In 21, AddressLayout is a new toplevel class. An address layout has a _target layout_ [1] which is used to describe the layout of the pointed region of memory.
This means that you can still get a behavior similar to `asUnbounded`, by doing:
```java
ADDRESS.withTargetLayout(MemoryLayout.sequenceLayout(JAVA_BYTE))
```
The above will create a sequence layout of unbound size (so, the size of that layout would be Long.MAX_VALUE), and use that layout as the target for the address layout. Which means that when this address is passed to MemorySegment::get(AddressLayout), or to the Linker, you will get back a MemorySegment whose size is Long.MAX_VALUE (as in 21).
But, if you know the layout of the pointed region of memory statically, you can also use a sharper target layout - e.g.
```java
ADDRESS.withTargetLayout(JAVA_INT)
```
The latter will create an address layout whose target layout is _exactly_ one int layout. This means that when you pass this address layout to MemorySegment::get(AddressLayout),or to the Linker, you will get back a MemorySegment whose size is precisely 4 bytes.

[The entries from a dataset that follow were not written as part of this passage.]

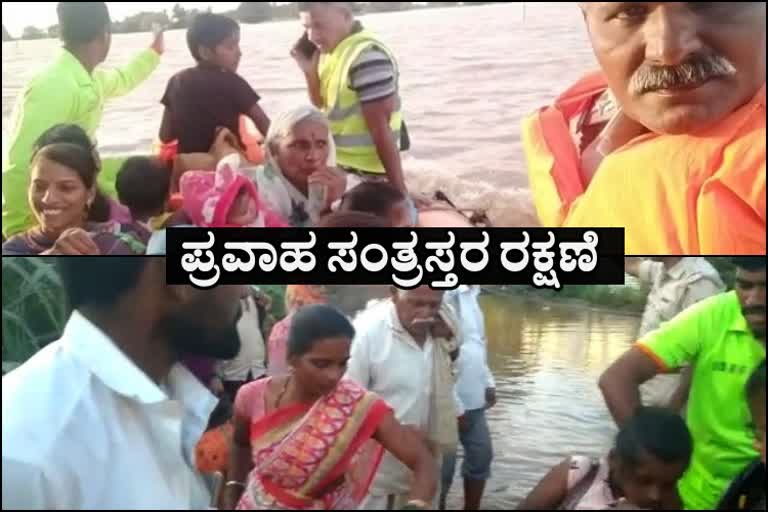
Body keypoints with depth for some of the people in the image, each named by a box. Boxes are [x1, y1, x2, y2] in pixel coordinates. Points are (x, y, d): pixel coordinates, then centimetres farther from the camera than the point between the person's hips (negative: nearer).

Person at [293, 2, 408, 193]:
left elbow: (381, 130, -24)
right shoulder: (331, 49, 5)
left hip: (367, 173, -9)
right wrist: (309, 70, 0)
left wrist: (399, 190, -21)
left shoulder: (367, 56, -23)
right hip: (339, 166, 9)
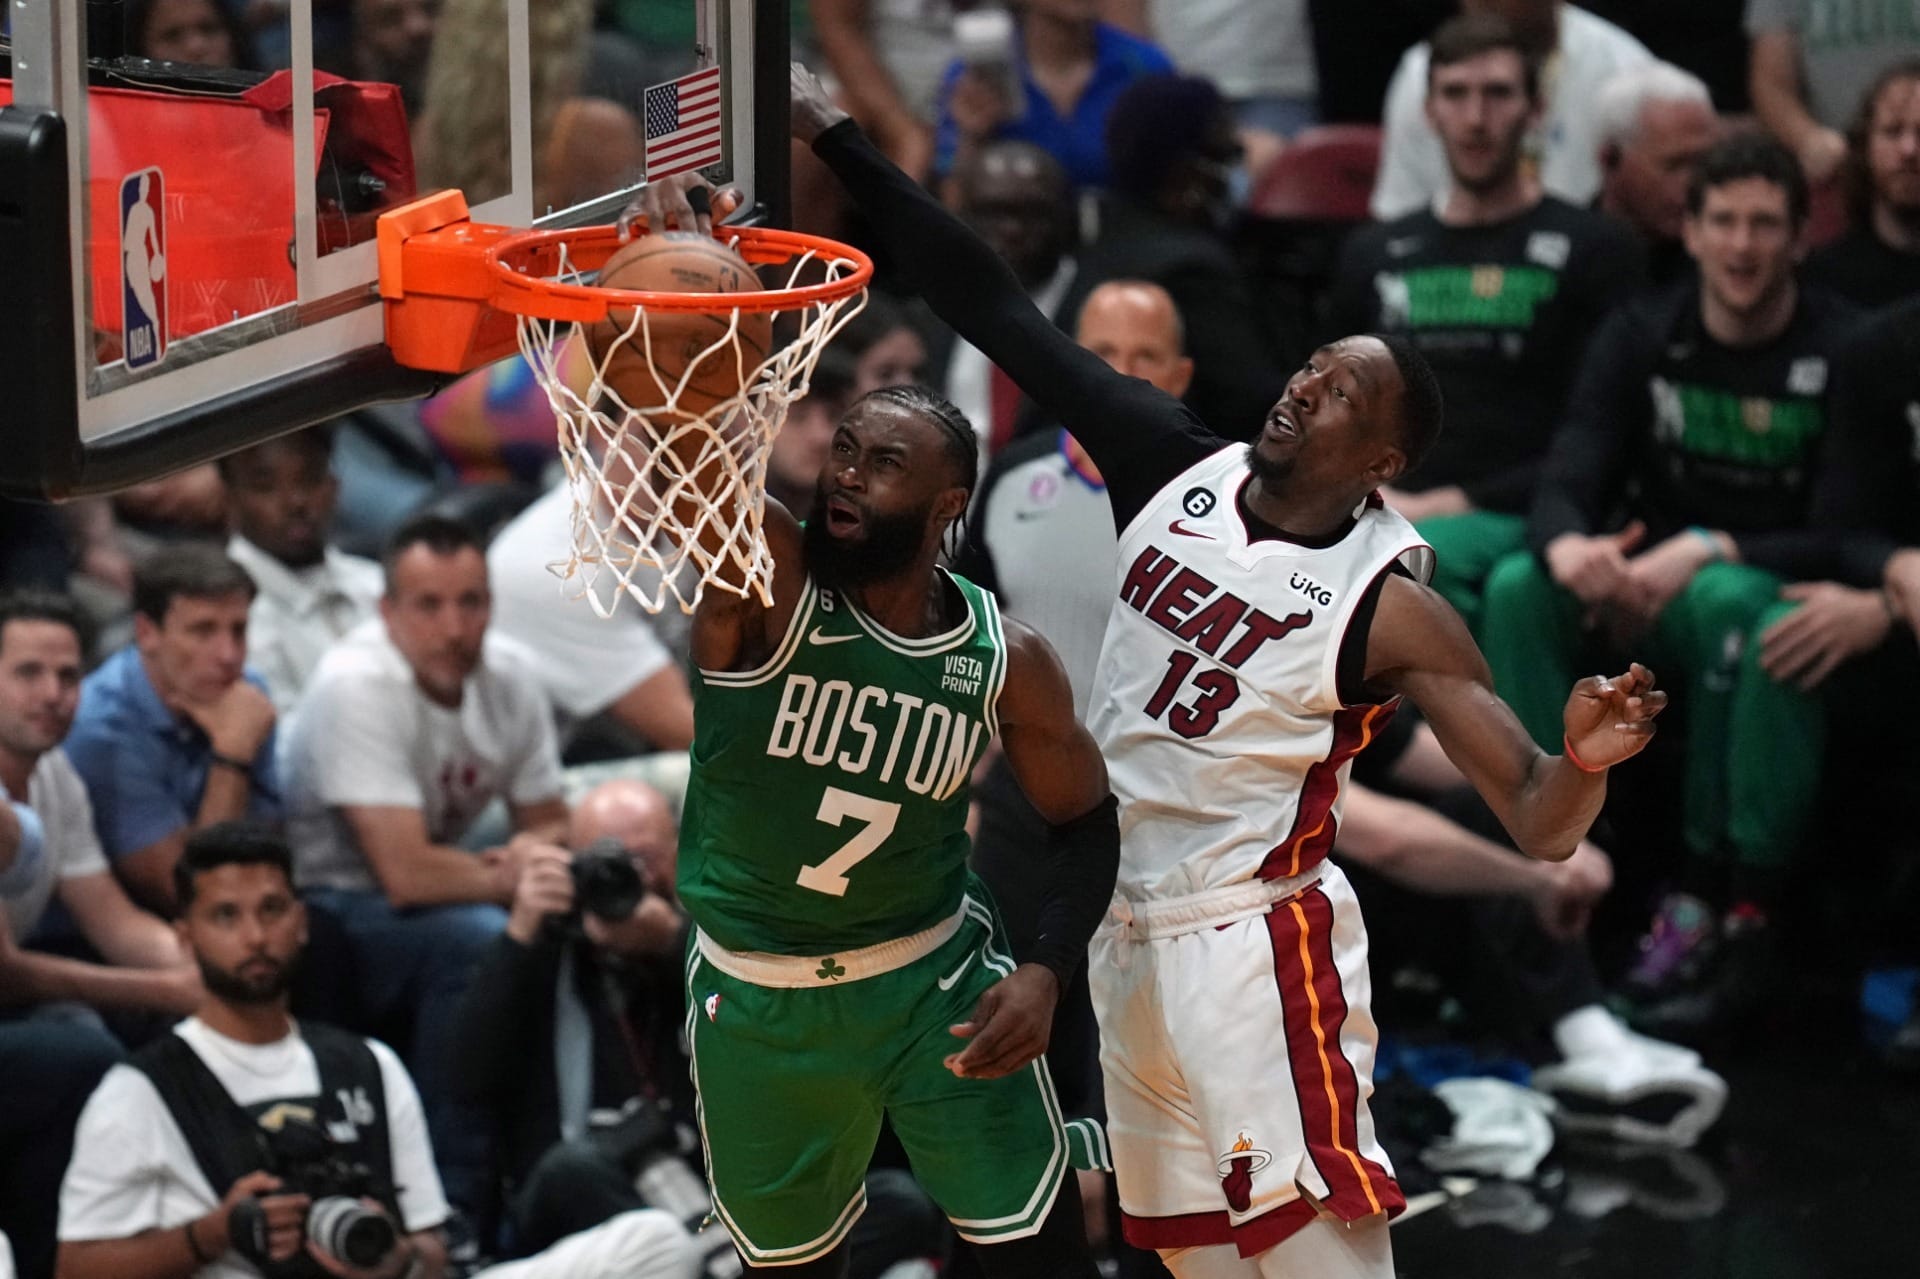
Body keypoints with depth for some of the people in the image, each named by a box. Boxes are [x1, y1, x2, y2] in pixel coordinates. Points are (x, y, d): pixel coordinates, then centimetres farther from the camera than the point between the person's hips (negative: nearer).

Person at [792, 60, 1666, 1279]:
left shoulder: (1391, 606, -15)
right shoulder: (1177, 465, -1)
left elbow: (1539, 825, -15)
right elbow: (1001, 313, 0)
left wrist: (1586, 761, -38)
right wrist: (838, 138, -2)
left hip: (1258, 946, -6)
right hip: (1126, 935, 6)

This is especially useful for upcalls (as the qsort example in JEP 442 demonstrates).
Hope this helps.
Maurizio
[1] - https://cr.openjdk.org/~pminborg/panama/21/v2/javadoc/api/java.base/java/lang/foreign/AddressLayout.html#withTargetLayout(java.lang.foreign.MemoryLayout)<https://cr.openjdk.org/~pminborg/panama/21/v2/javadoc/api/java.base/java/lang/foreign/AddressLayout.html#withTargetLayout(java.lang.foreign.MemoryLayout)>
On 03/05/2023 14:34, Cheng Jin wrote:
Hi there,
I am wondering why asUnbounded()/isUnbounded() (existing in JDK20) related code was removed from java.base/share/classes/java/lang/foreign/ValueLayout.java in JDK21.
Is there any reason for deleting them all (or moving them somewhere else which I ignored) for the unbounded segment (pointer)?